** Supplied data follows **
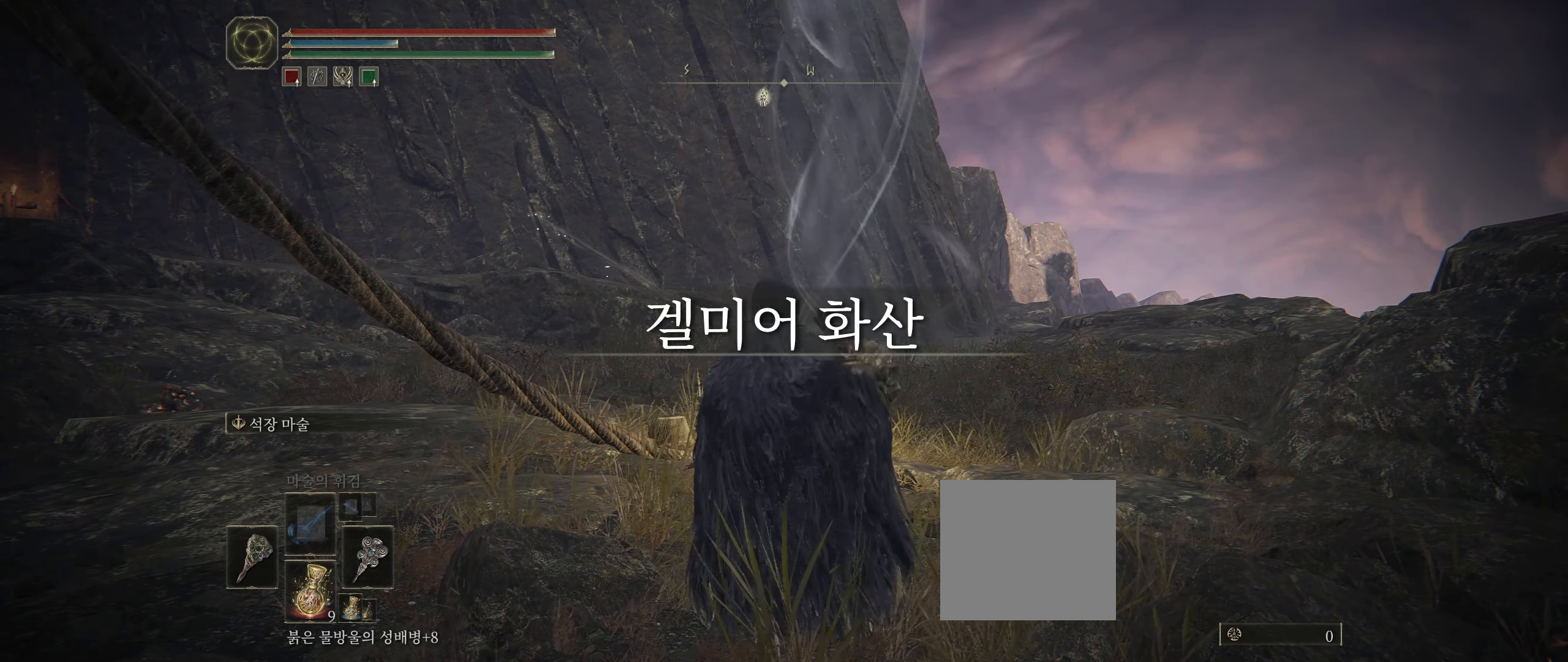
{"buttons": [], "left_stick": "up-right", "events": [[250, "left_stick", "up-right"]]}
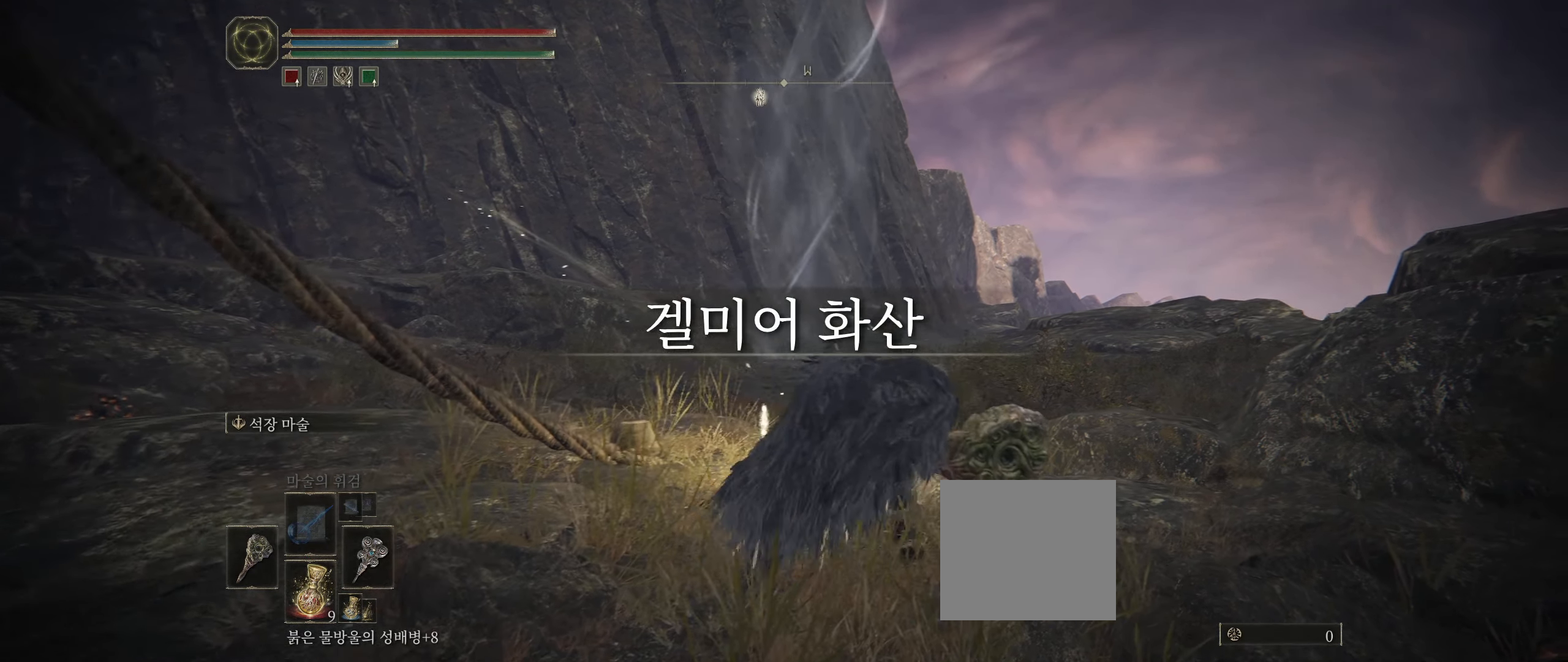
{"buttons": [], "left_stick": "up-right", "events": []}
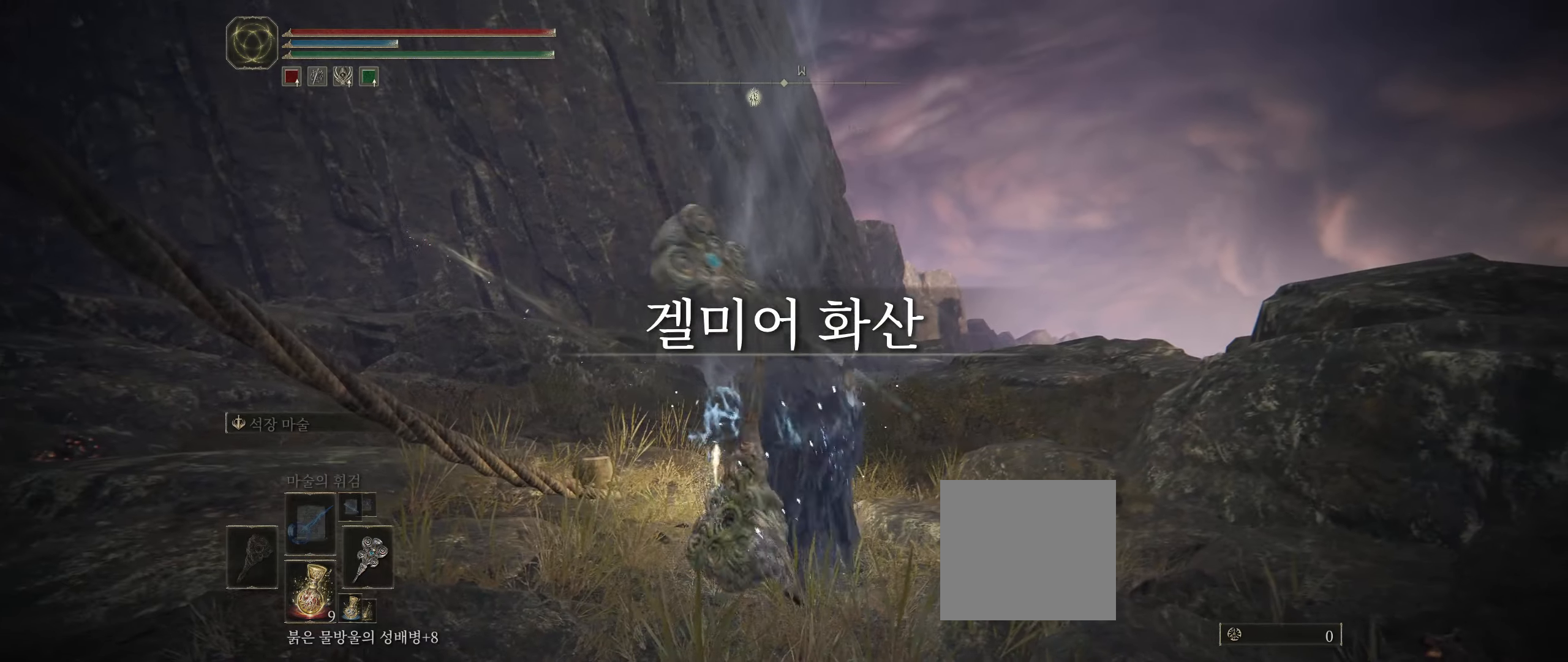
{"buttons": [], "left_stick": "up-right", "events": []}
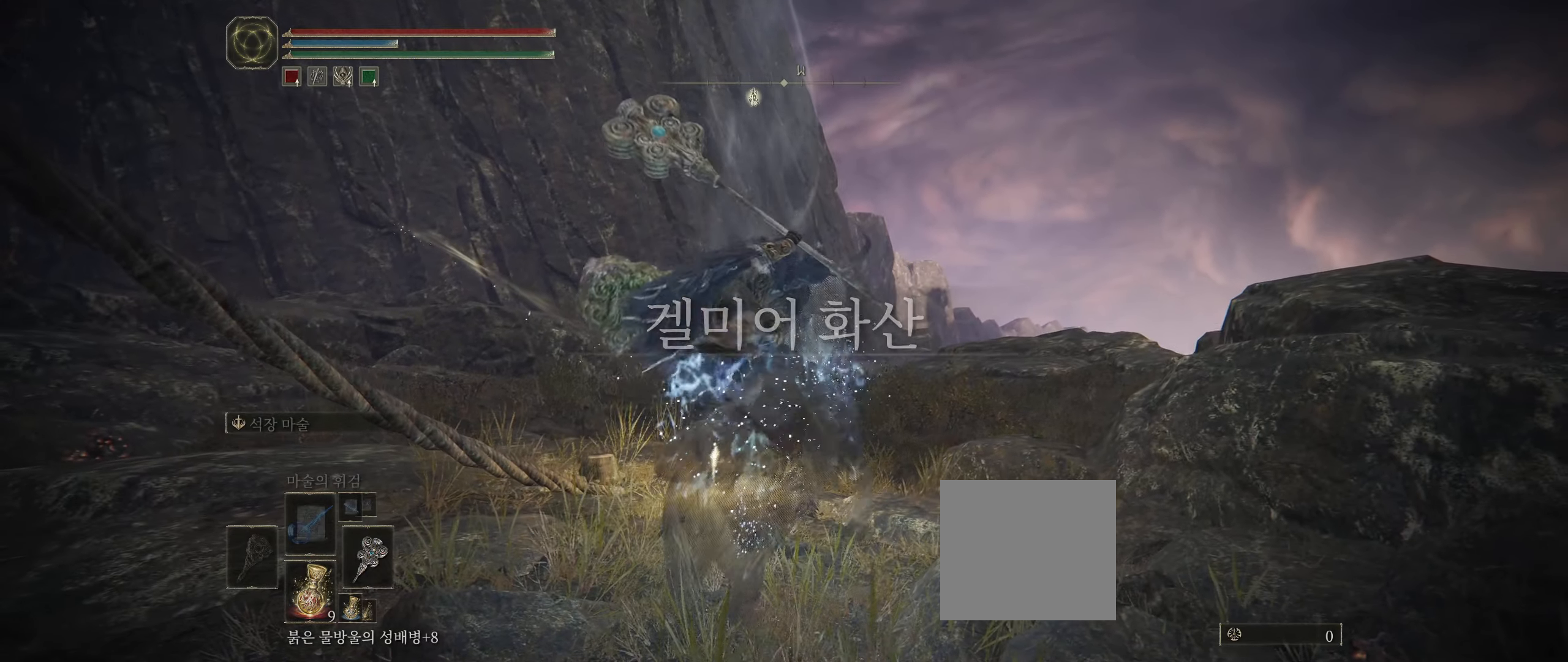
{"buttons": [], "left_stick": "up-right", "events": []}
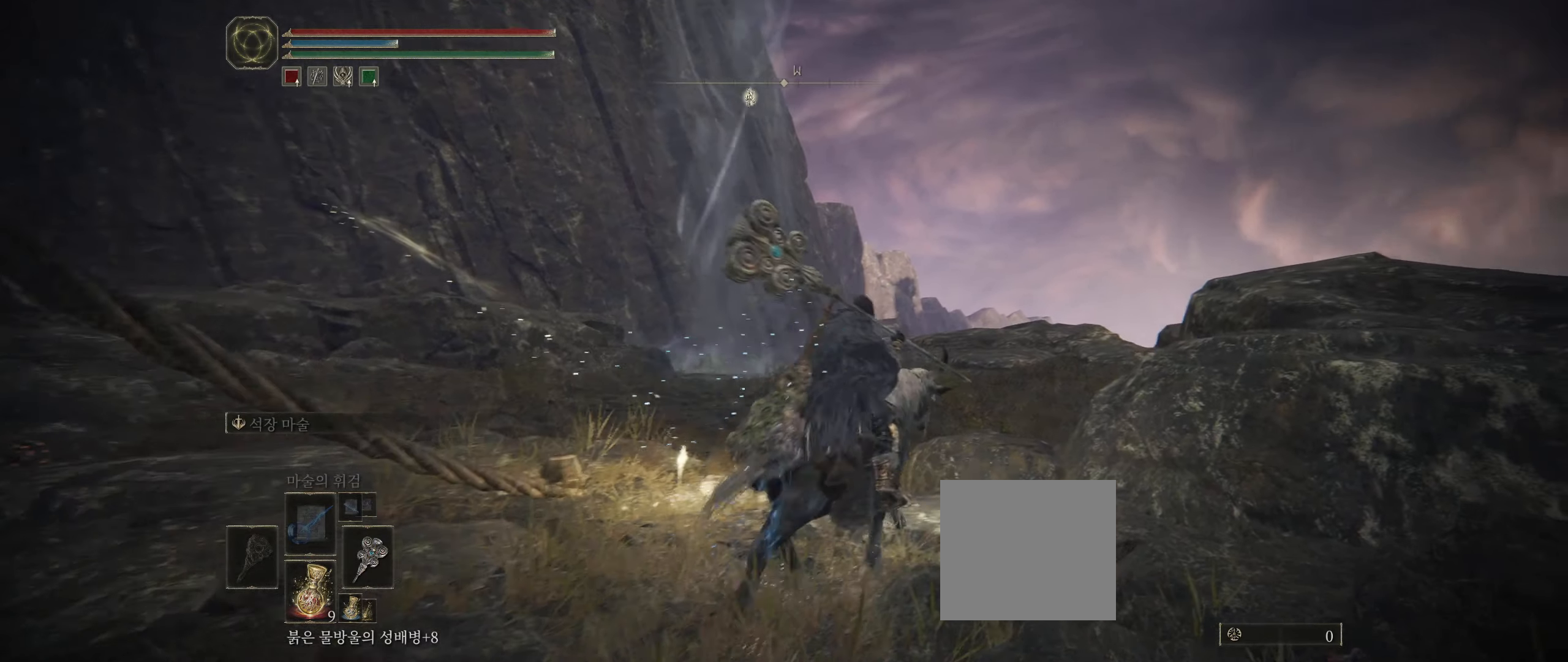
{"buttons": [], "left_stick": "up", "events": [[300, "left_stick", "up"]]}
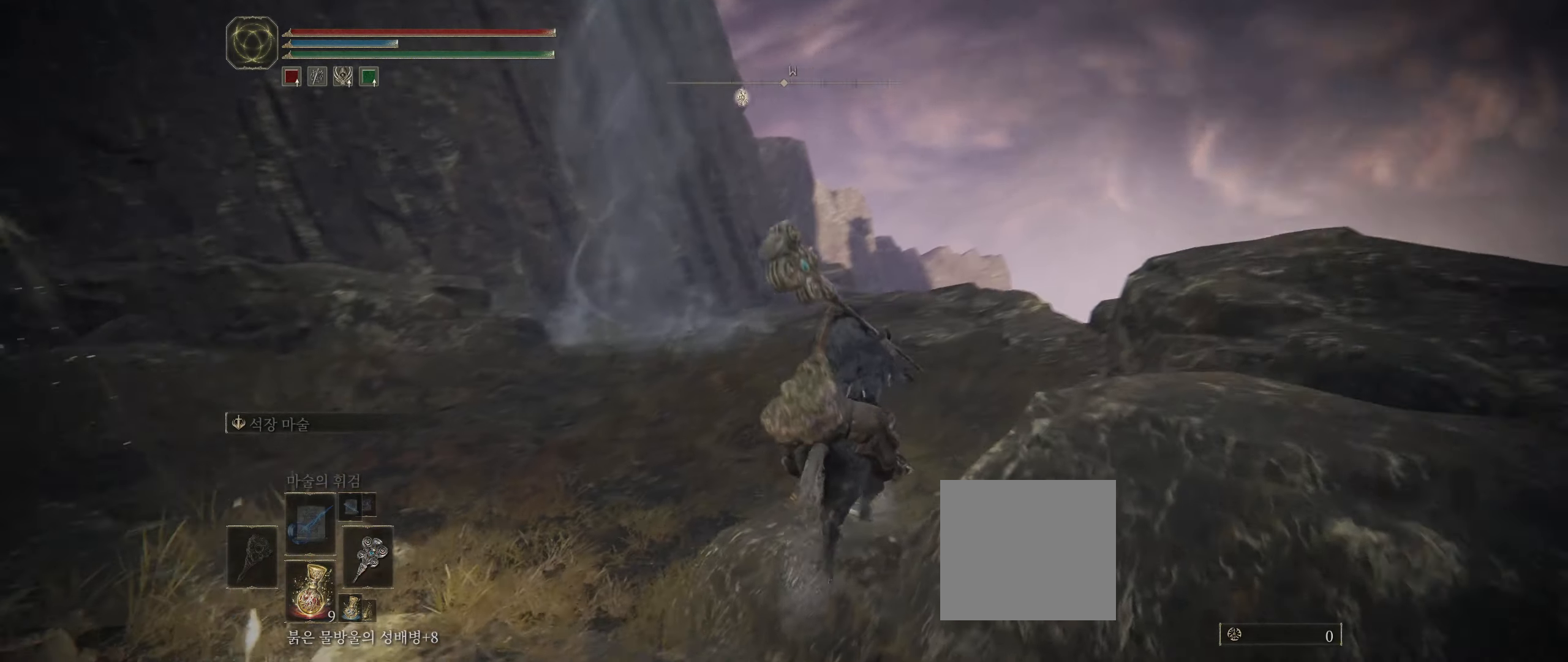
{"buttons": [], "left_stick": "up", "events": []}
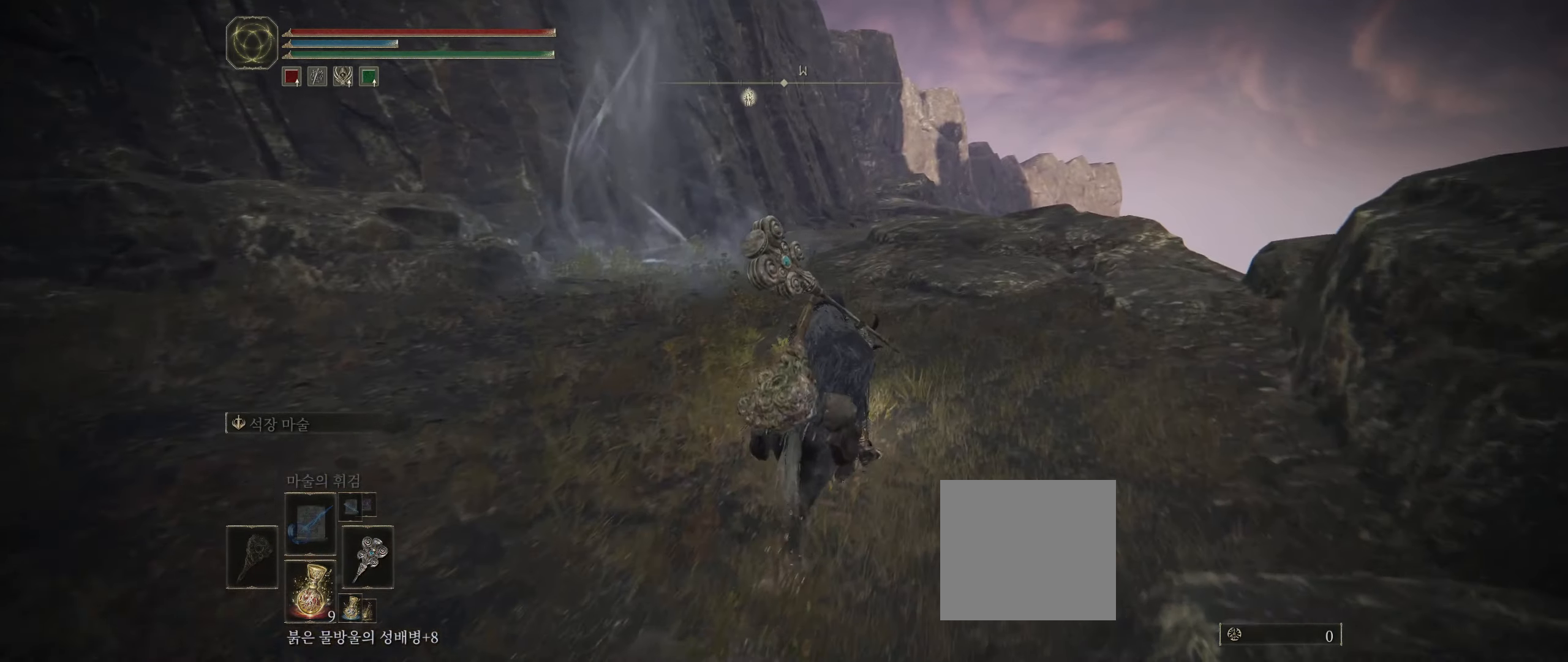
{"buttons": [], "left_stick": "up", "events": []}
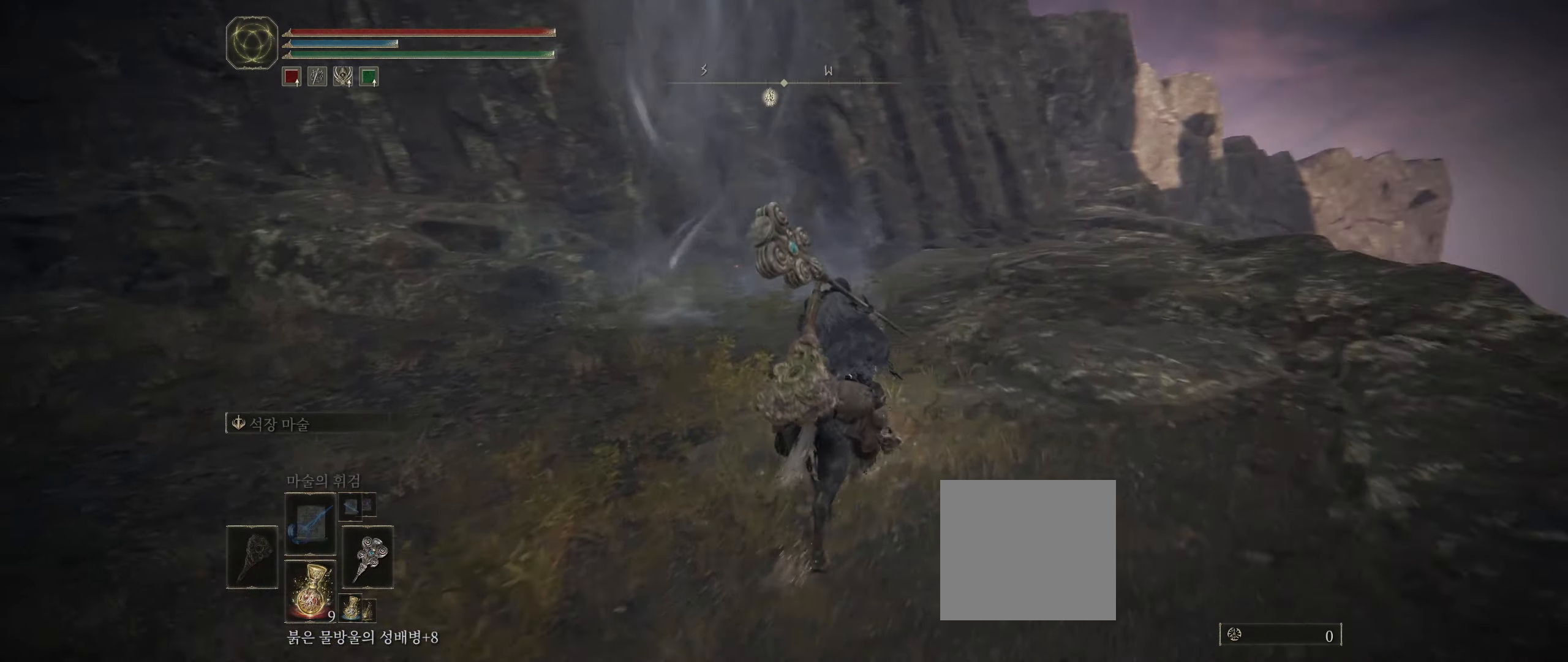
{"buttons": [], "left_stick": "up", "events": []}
** End of Supplied data **
§ **Task requirements**
The records need to be restated word for word, minus any images.

§ **Solution**
{"buttons": [], "left_stick": "up-right", "events": [[250, "left_stick", "up-right"]]}
{"buttons": [], "left_stick": "up-right", "events": []}
{"buttons": [], "left_stick": "up-right", "events": []}
{"buttons": [], "left_stick": "up-right", "events": []}
{"buttons": [], "left_stick": "up", "events": [[300, "left_stick", "up"]]}
{"buttons": [], "left_stick": "up", "events": []}
{"buttons": [], "left_stick": "up", "events": []}
{"buttons": [], "left_stick": "up", "events": []}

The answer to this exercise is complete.